GOAL OF THE EXERCISE
Omitting all images, output the entries that follow exactly as written.

Limb landmark coordinates
┌──

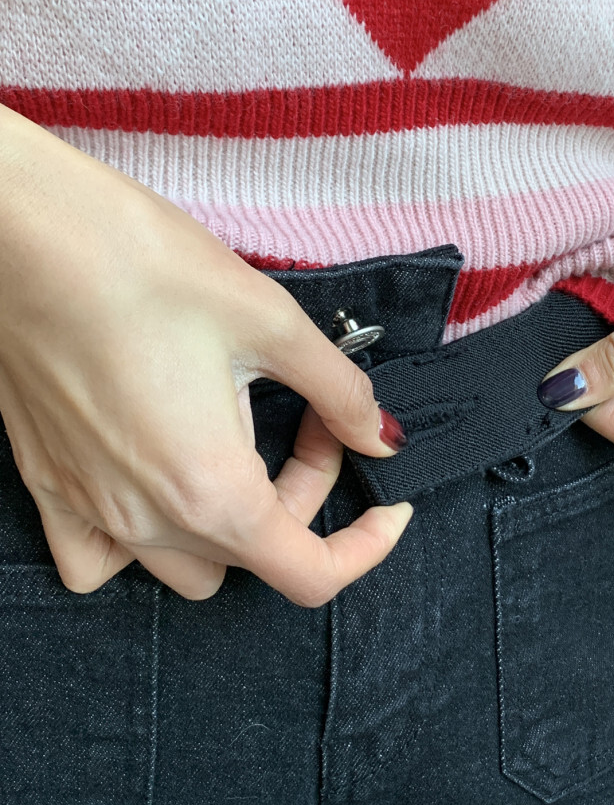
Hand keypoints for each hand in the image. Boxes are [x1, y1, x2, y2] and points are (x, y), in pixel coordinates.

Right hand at [0, 107, 411, 605]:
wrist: (20, 231)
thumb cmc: (139, 262)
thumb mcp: (270, 321)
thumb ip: (341, 392)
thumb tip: (382, 434)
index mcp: (210, 489)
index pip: (310, 573)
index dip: (367, 546)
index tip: (388, 505)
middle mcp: (145, 518)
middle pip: (254, 557)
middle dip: (303, 496)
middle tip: (311, 420)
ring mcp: (88, 508)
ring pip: (183, 566)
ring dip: (231, 525)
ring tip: (237, 445)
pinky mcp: (46, 481)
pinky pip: (97, 559)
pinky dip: (141, 543)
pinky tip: (157, 481)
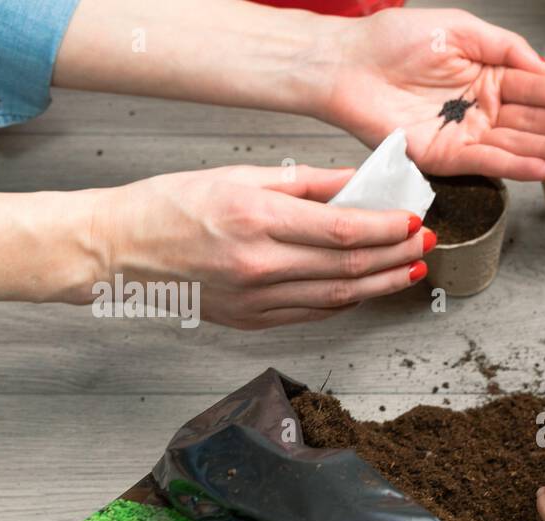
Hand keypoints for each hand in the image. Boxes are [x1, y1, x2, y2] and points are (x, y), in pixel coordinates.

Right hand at [95, 165, 430, 329]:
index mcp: (255, 219)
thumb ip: (304, 182)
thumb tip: (356, 182)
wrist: (119, 249)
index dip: (387, 229)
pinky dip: (346, 301)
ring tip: (409, 270)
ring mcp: (255, 299)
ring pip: (337, 297)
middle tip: (425, 245)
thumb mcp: (238, 176)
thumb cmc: (171, 205)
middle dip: (396, 256)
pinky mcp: (250, 321)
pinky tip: (367, 288)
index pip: (343, 230)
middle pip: (348, 267)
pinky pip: (313, 314)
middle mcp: (258, 264)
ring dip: (381, 284)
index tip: (413, 220)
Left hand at [319, 8, 544, 179]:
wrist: (348, 63)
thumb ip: (507, 47)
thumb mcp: (462, 28)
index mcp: (488, 76)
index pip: (535, 89)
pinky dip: (514, 166)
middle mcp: (481, 109)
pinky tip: (542, 168)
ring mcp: (466, 134)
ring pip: (515, 144)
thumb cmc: (393, 40)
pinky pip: (486, 163)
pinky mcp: (445, 157)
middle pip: (532, 120)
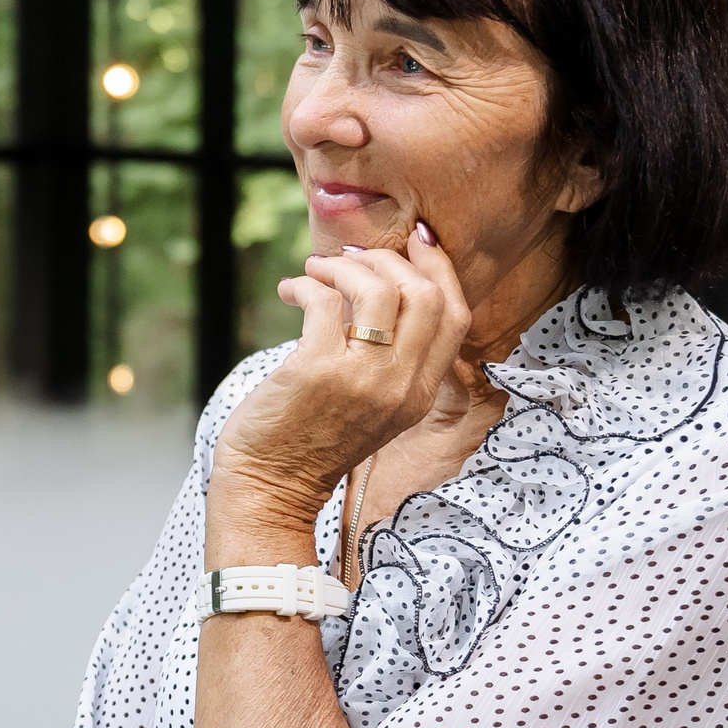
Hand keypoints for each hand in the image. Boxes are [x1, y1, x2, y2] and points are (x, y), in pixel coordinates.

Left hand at [208, 226, 470, 531]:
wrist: (271, 486)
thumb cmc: (313, 439)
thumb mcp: (372, 403)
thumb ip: (387, 354)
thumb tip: (374, 280)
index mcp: (419, 394)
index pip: (456, 317)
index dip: (440, 269)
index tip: (415, 240)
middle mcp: (400, 388)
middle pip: (426, 296)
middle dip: (389, 259)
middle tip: (351, 256)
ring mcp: (362, 381)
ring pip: (380, 291)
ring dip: (345, 266)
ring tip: (318, 269)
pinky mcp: (318, 372)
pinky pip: (324, 301)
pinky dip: (306, 284)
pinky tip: (290, 290)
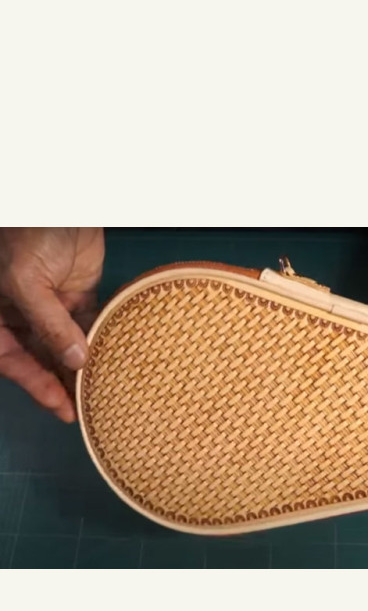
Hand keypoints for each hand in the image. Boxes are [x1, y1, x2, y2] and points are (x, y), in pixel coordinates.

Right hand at [0, 228, 103, 421]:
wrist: (61, 200)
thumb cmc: (28, 233)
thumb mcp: (26, 282)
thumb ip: (49, 324)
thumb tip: (75, 362)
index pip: (14, 362)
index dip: (38, 387)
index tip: (62, 409)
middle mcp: (23, 314)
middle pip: (42, 359)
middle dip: (62, 383)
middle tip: (85, 409)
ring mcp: (52, 306)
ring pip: (67, 346)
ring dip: (82, 368)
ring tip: (101, 392)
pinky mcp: (78, 295)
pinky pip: (88, 327)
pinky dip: (98, 344)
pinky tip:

└──

COMPLETED EXERCISE
Hand keypoints for each hand in the image. Boxes are [x1, y1, x2, y2] and points are (x, y), in pixel coordinates.

Right hand at [0, 107, 411, 605]:
wrist: (20, 231)
thumb cmc: (139, 262)
thumb mcp: (270, 321)
thumb ip: (341, 392)
thumb tip: (382, 434)
index mcp: (210, 489)
index pip: (310, 573)
index dip: (367, 546)
index tip: (388, 505)
middle mcp: (145, 518)
middle pip: (254, 557)
middle dip: (303, 496)
middle tip: (311, 420)
ring mcp: (88, 508)
ring pip: (183, 566)
ring dip: (231, 525)
ring tip: (237, 445)
pinky mcp: (46, 481)
pinky pip: (97, 559)
pinky dip: (141, 543)
pinky tip: (157, 481)
Hand keypoints for each hand in the image. Boxes are [x1, y1, x2, y2] and points are (x, y), in pixel coordinates.

Right hand at [95, 165, 430, 329]:
index mcp: (255, 219)
thumb ip: (304, 182)
thumb tip: (356, 182)
wrist: (119, 249)
index dip: (387, 229)
pinky dip: (346, 301)
ring tip: (409, 270)
ring mcp: (255, 299)
ring pip: (337, 297)
middle tip: (425, 245)
thumb mcp: (238, 176)
thumb cmc: (171, 205)
middle dip: (396, 256)
pinky mcp: (250, 321)
pinky tip: (367, 288)
index pip: (343, 230)
middle pip: (348, 267)
pinky pip: (313, 314)
middle mcp: (258, 264)
ring dip: (381, 284)
index tip: (413, 220)
Left hand at [319, 8, 544, 179]:
wrist: (348, 63)
thumb ip: (507, 47)
thumb mcp: (462, 28)
index mcp: (488, 76)
index pip: (535, 89)
pinky dip: (514, 166)
middle mcp: (481, 109)
pinky tip: (542, 168)
ring mcp: (466, 134)
ring pip: (515, 144)
thumb cmc: (393, 40)
pinky pip: (486, 163)
pinky mcp: (445, 157)
middle pip: (532, 120)
Hand keypoints for each hand in the image. Boxes are [x1, y1, x2, y2] and points are (x, y), in pixel coordinates.

Left hand at [208, 226, 470, 531]:
wrist: (271, 486)
thumb cmc: (313, 439)
thumb mcp: (372, 403)
thumb ip: (387, 354)
thumb tip: (374, 280)
index mcp: (419, 394)
index pip: (456, 317)
index dip: (440, 269)
index tip: (415, 240)
middle mcp: (400, 388)
middle pip: (426, 296)
middle dip: (389, 259)
middle tip: (351, 256)
ring mcp: (362, 381)
ring pip: (380, 291)
ring dip: (345, 266)
ring tip: (318, 269)
pinky mcp: (318, 372)
pinky pip: (324, 301)
pinky dip: (306, 284)
pinky tip: (290, 290)
Hand keypoints for each hand in the image. Boxes are [x1, y1, x2, y2] and points are (x, y), in pixel coordinates.

Right hand at [0, 228, 103, 421]:
wrist: (61, 200)
thumb cmc: (28, 233)
thumb mcp: (26, 282)
thumb ip: (49, 324)
thumb tip: (75, 362)
index pip: (14, 362)
index dip: (38, 387)
index tip: (62, 409)
middle mcp: (23, 314)
middle pip: (42, 359)
middle dip: (62, 383)
middle tip: (85, 409)
ring mcp: (52, 306)
ring pip: (67, 346)
ring dip: (82, 368)
ring tip: (101, 392)
pinky mcp: (78, 295)
pinky pip: (88, 327)
pinky dip: (98, 344)
pinky tip:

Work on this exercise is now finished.